Simulating Brazil Nut Algorithm on Kilobots
December 8, 2015
Introduction
This project focuses on adapting the robotic swarm segmentation algorithm described in the referenced paper[1] to a simulated swarm of kilobots. This algorithm is based on the Brazil Nut effect and was and was previously implemented on a swarm of e-puck robots.
Brazil Nut Effect
The Brazil Nut effect this algorithm is based on describes the self sorting behavior observed when random motion is applied to a heterogeneous mixture of finite particles (such as a bowl of mixed nuts). Specifically, the larger particles rise to the surface of the mixture.
To implement this effect on a swarm of robots, three key components were identified and modeled[1]; an attractive (gravitational) force, a repulsive force from neighbors, and random motion. The sum of the vectors produced from these forces gives the robots their motion vector.
Videos
The follwoing videos show the algorithim running on a kilobot simulator written by Professor Michael Rubenstein.
Adapting to Kilobots
When this algorithm was implemented on e-pucks[1], light sensing was used for the attractive force and the distance and orientation to neighbors was sued for the repulsive force. To get a heterogeneous mixture, robots were assigned two different artificial radiuses that they used to determine if they were close enough to a neighbor to apply a repulsive force.
Unlike the e-pucks though, the kilobots have no orientation sensing relative to neighbors, although they can measure absolute distance by passing messages. The kilobots move by spinning one or both side mounted vibration motors, which allow them to move forward, turn counter-clockwise, or turn clockwise.
Like the e-pucks, the kilobots can detect a light source, so the attractive force could be implemented in largely the same way. If the robot detects the light source, it is facing the light. So the algorithm has the robot move straight if it detects the light source, and otherwise it turns counter-clockwise.
The repulsive force is implemented by having the robot check the distance to any neighbor it receives messages from. If that distance is less than its artificial radius, it turns clockwise. Since the light following has the robots moving in a predominantly counter-clockwise motion, this usually lets the robot move away from the close neighbor.

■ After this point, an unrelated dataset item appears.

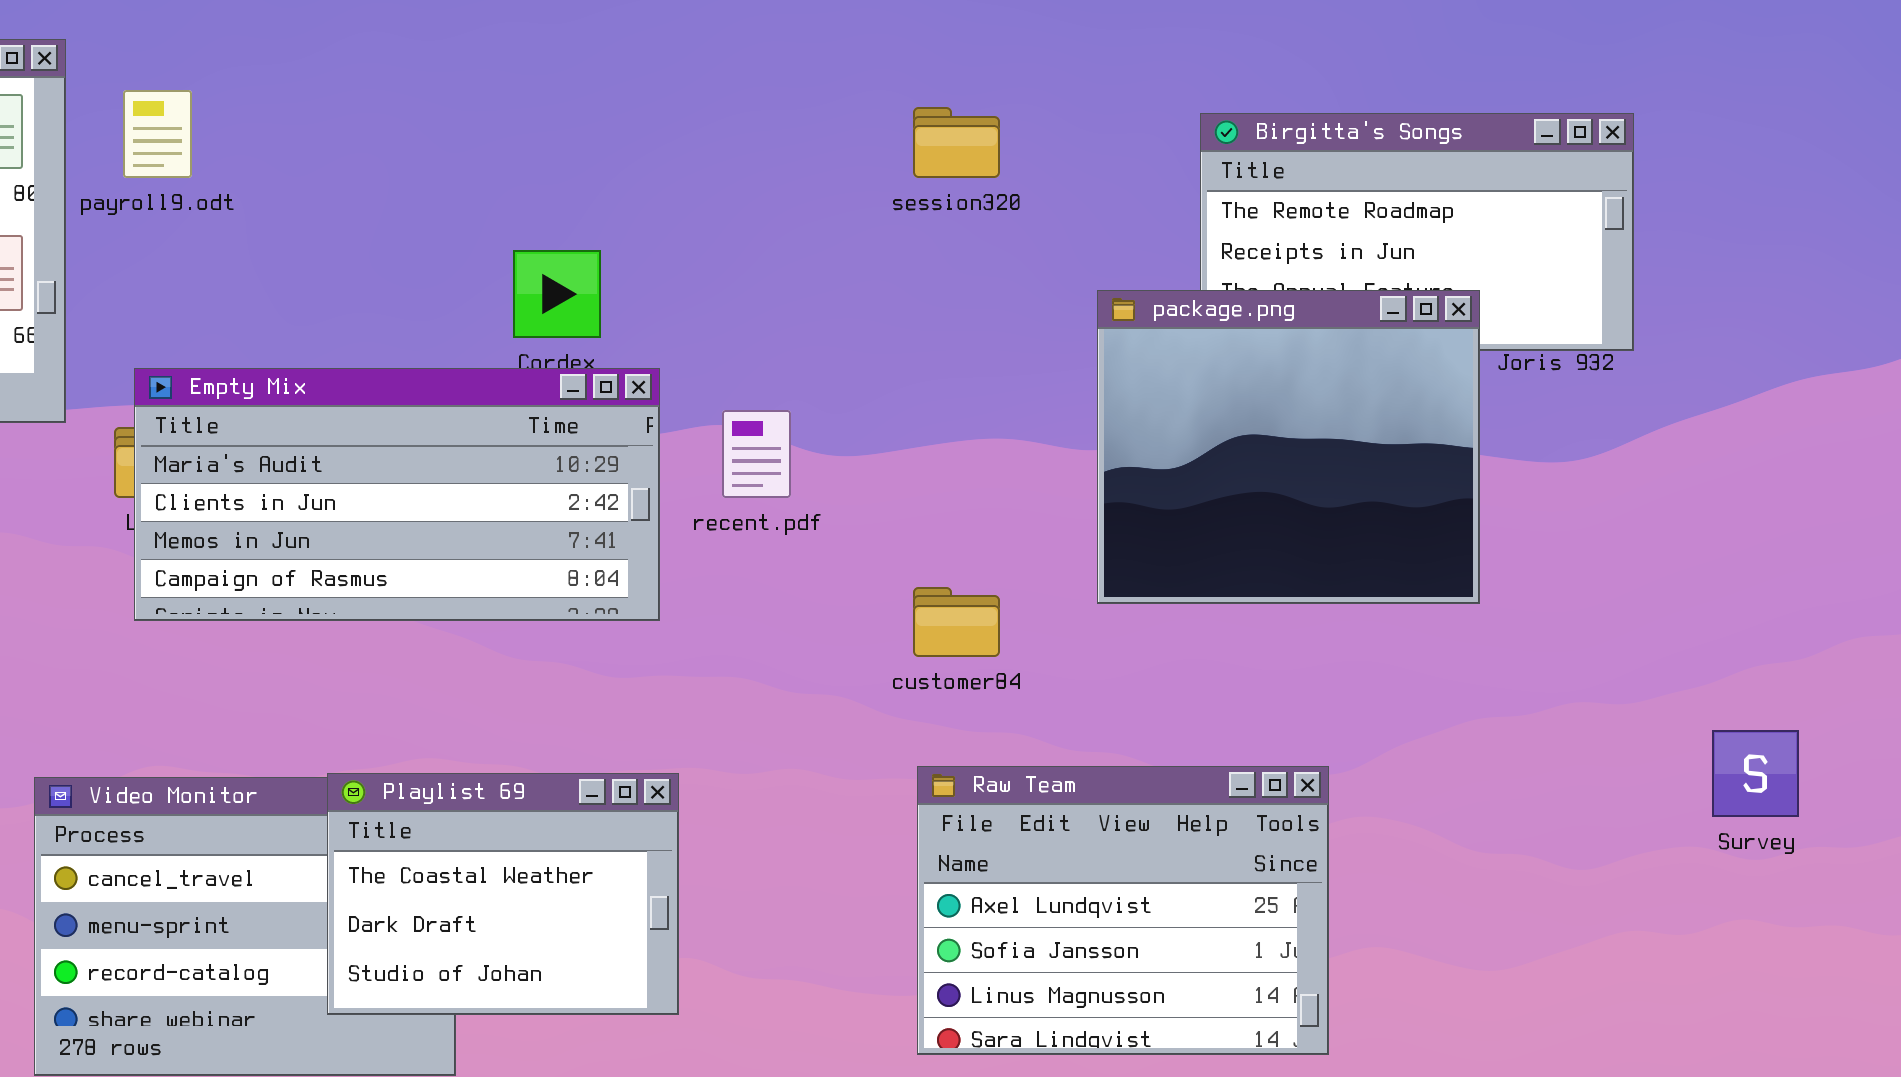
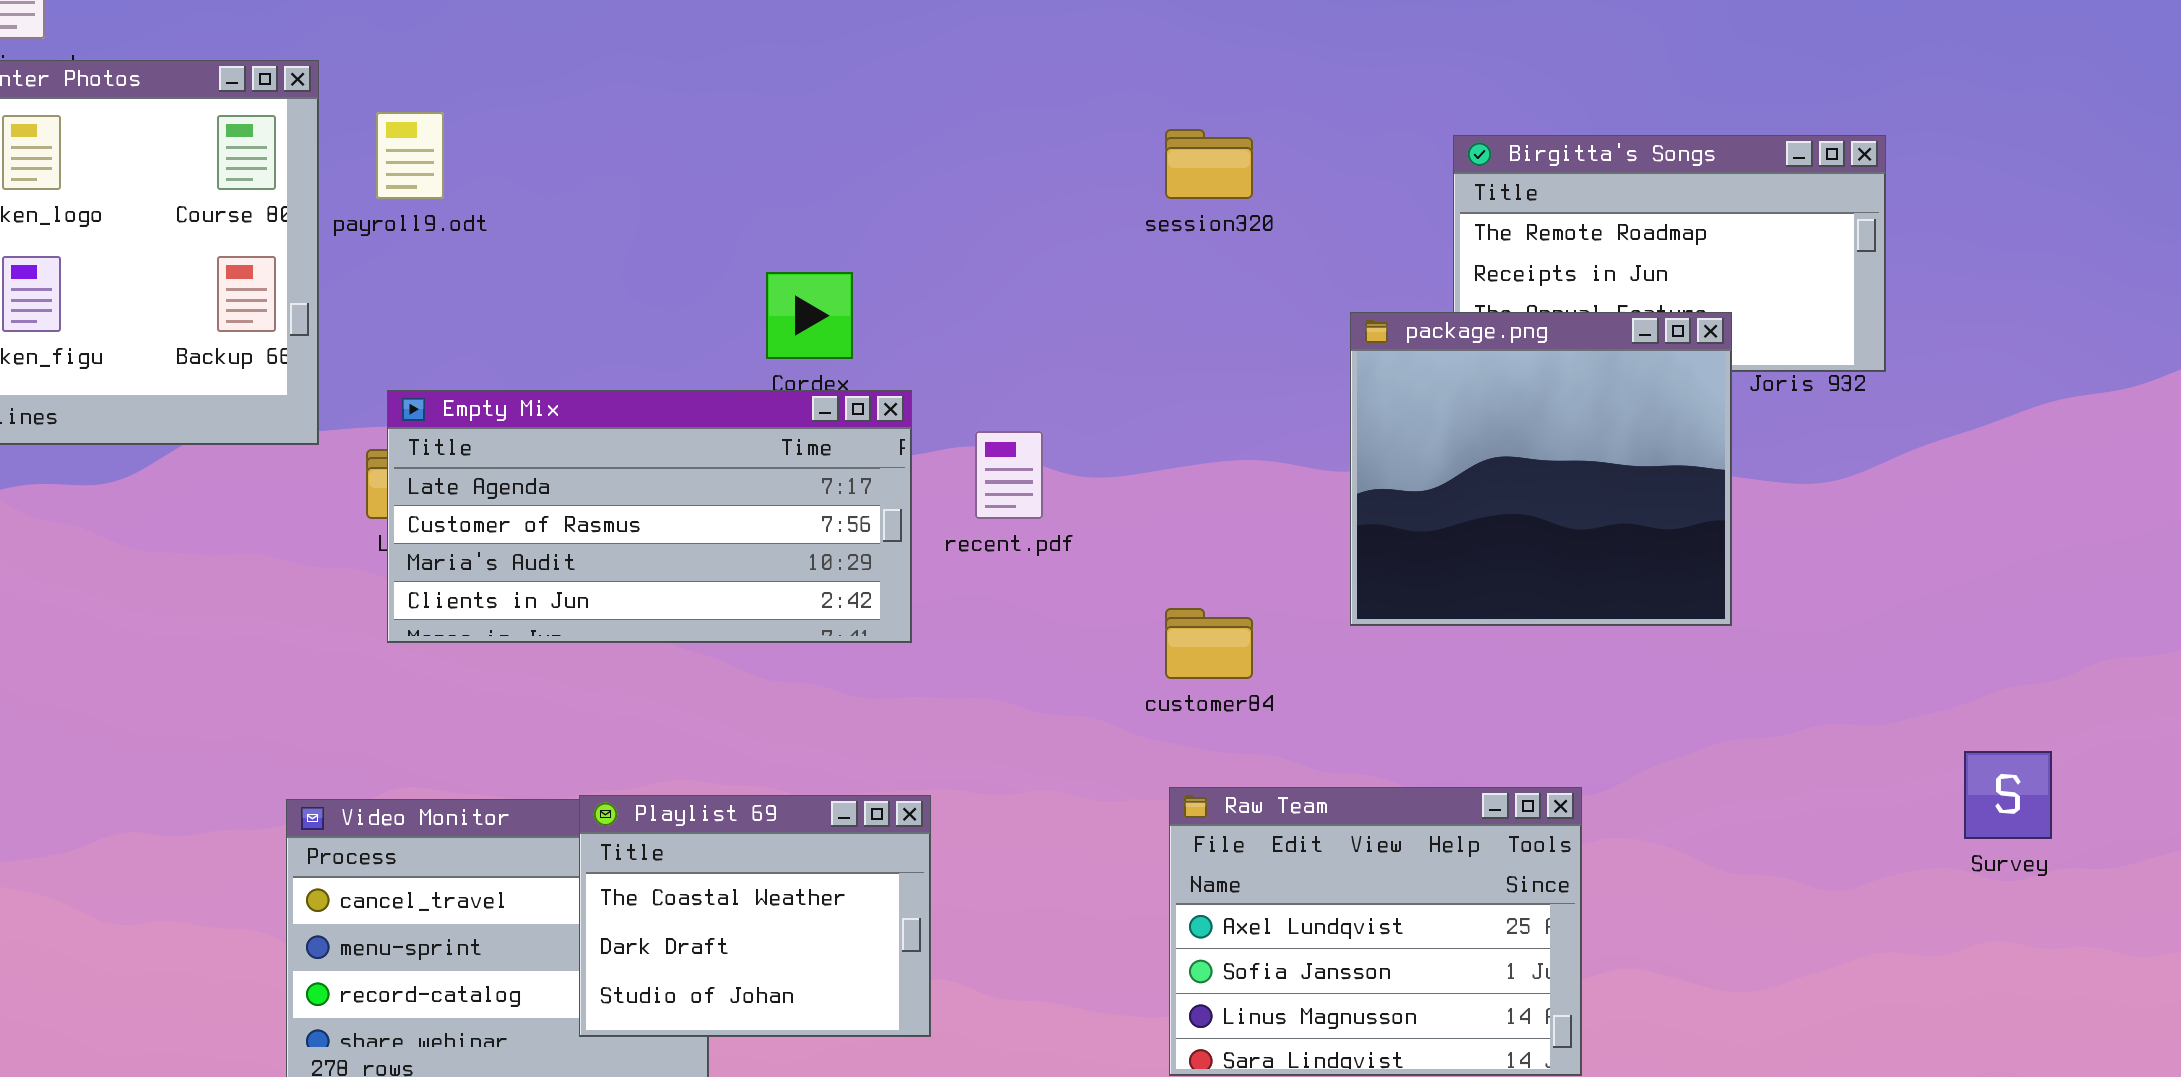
Empty Mix: [134,368,660,621] -> [387,390,912,643], scrolled up 2 rows

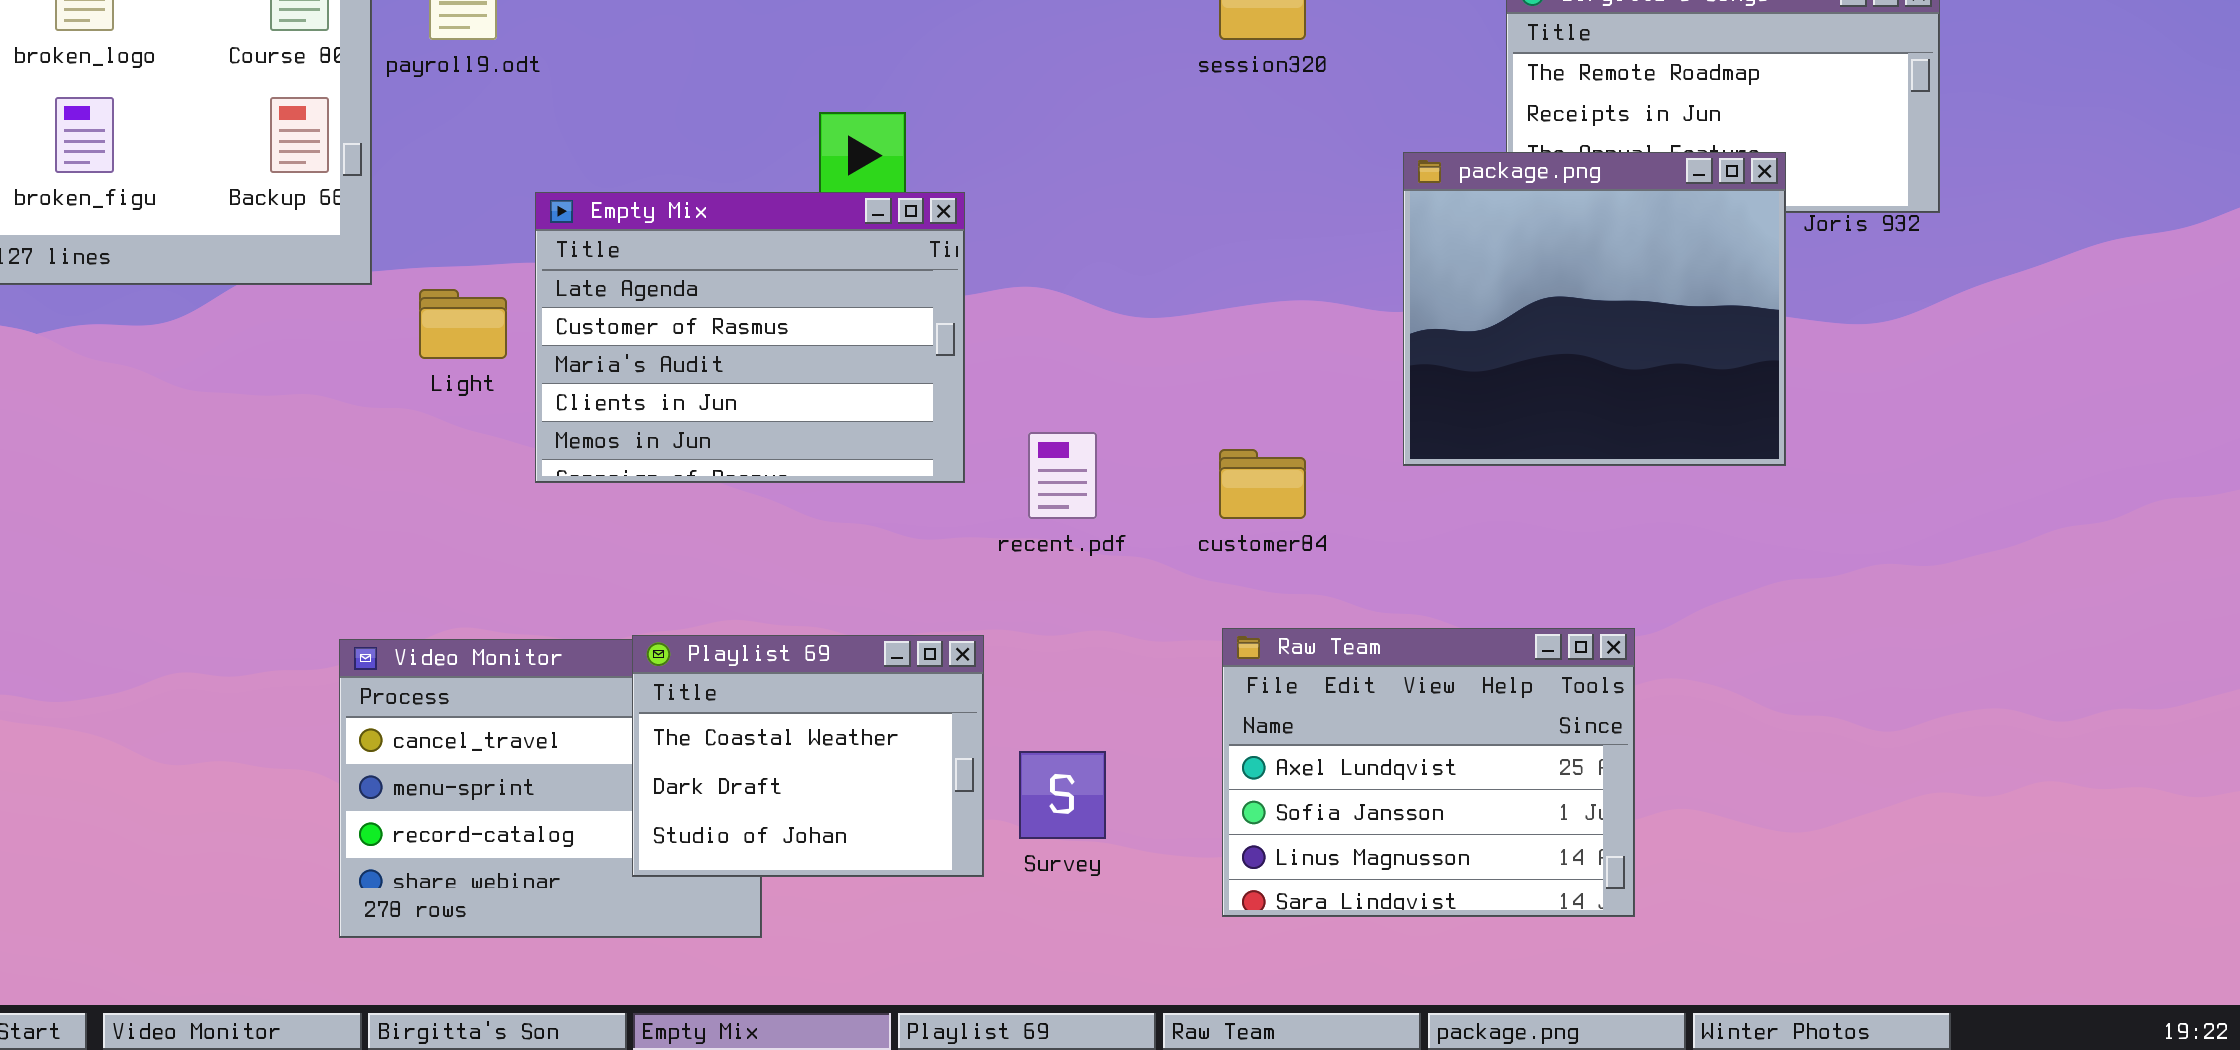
Empty Mix: [387,390,912,643] -> [535,192,965,483], resized
recent.pdf: [975,431,1043,519] -> [1028,432,1097,519], moved
Survey: [1964,751,2052,839] -> [1019,751,1106,839], moved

Finally, random motion was added by having the robot periodically ignore any changes to the motion command for a random amount of time. During this time, the robot continues to move however it was before the random motion timer started. THis has the effect of changing the robot’s’ heading and position in a way that isn’t directly related to the gravity force or the neighbor avoidance force.
Results
Using the same performance metric as [1] to calculate error where 0.5 is a roughly random distribution and 0 is perfect convergence, swarms of 25, 50, and 100 robots. B is the ratio between the small and large artificial radiuses used by the robots where r2 = b*r1. As shown in figure 1 below, these results roughly mirror the results from the original paper[1] in that convergence gets better as b increases. However, there are clearly some differences.

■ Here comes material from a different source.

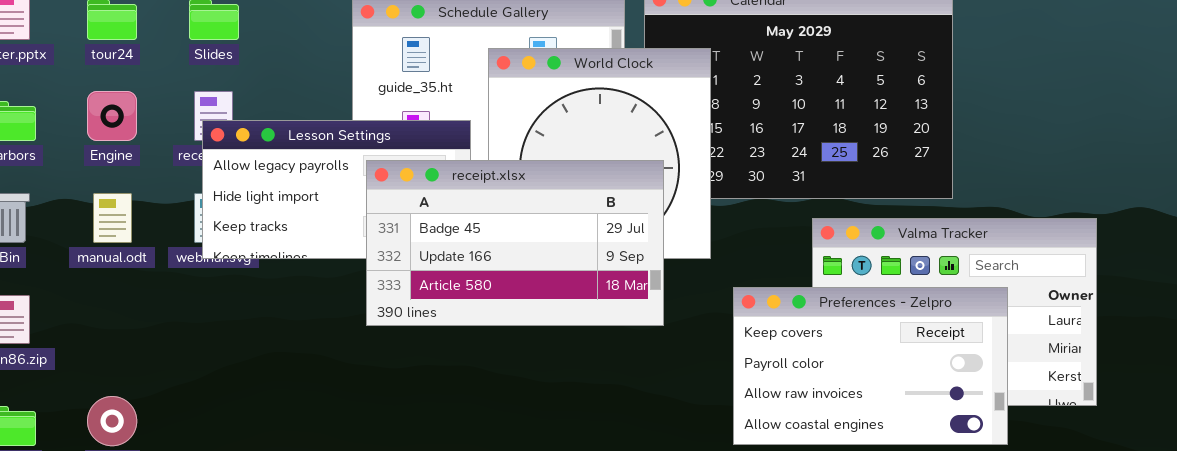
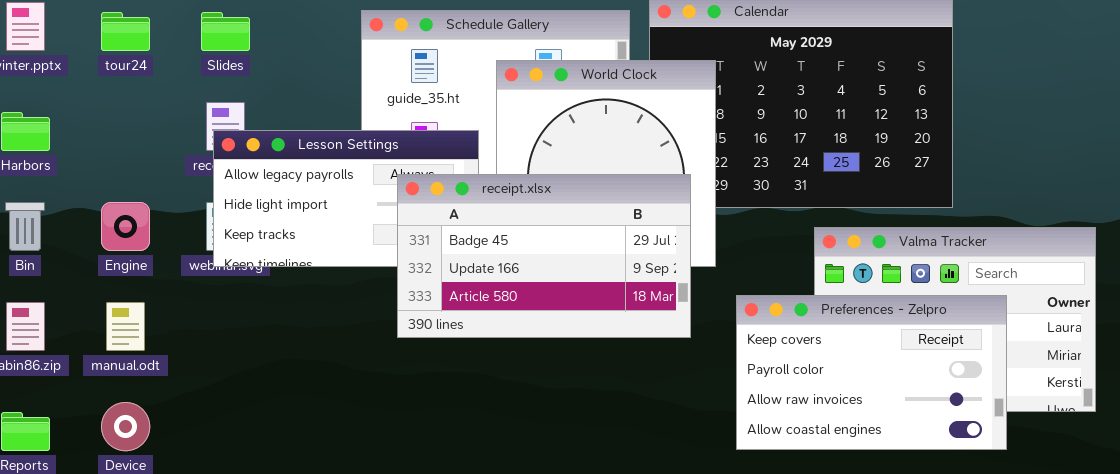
Engine: [87,91,137,141] -> [101,202,150,251], moved
receipt.xlsx: [366,160,664,326] -> [397,174,691,338], moved
manual.odt: [93,193,132,243] -> [106,302,145,351], moved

Implemented this way on kilobots, the algorithm seems to have more susceptibility to robot self-interference. This is indicated by the fact that convergence improves as swarm size decreases.
It is also worth noting that how well the swarm converges seems to be dependant on the ratio between the large radius, r2, and the com range (farthest distance robots can talk). As figure 2 below shows, as this ratio increases from 1, error also increases. Also, this ratio should never be less than one as that would indicate an r2 value greater than the max communication distance.
This relation partially explains the large error in small values of B in figure 1, as all those experiments were performed with a constant com range that was greater than r2 at B=5.
Discussion
This project aimed to implement the Brazil Nut algorithm on a swarm of kilobots. Because kilobots lack the orientation sensing of the e-pucks from the original paper[1], this required adapting the algorithm to the capabilities of the new robots. From the results, this has been successful as a swarm of up to 100 kilobots running this algorithm with two different artificial radiuses can converge with an error value very close to 0.
Still, this implementation is highly sensitive to the swarm configuration. Specifically, ratio between the maximum communication range and the largest artificial radius directly affects convergence. Additionally, large swarm sizes decrease overall convergence due to robot self-interference.
Generally, this could indicate that removing orientation sensing makes this algorithm overall less robust. Of course that is traded for implementation on a simpler, cheaper platform which could theoretically increase scalability.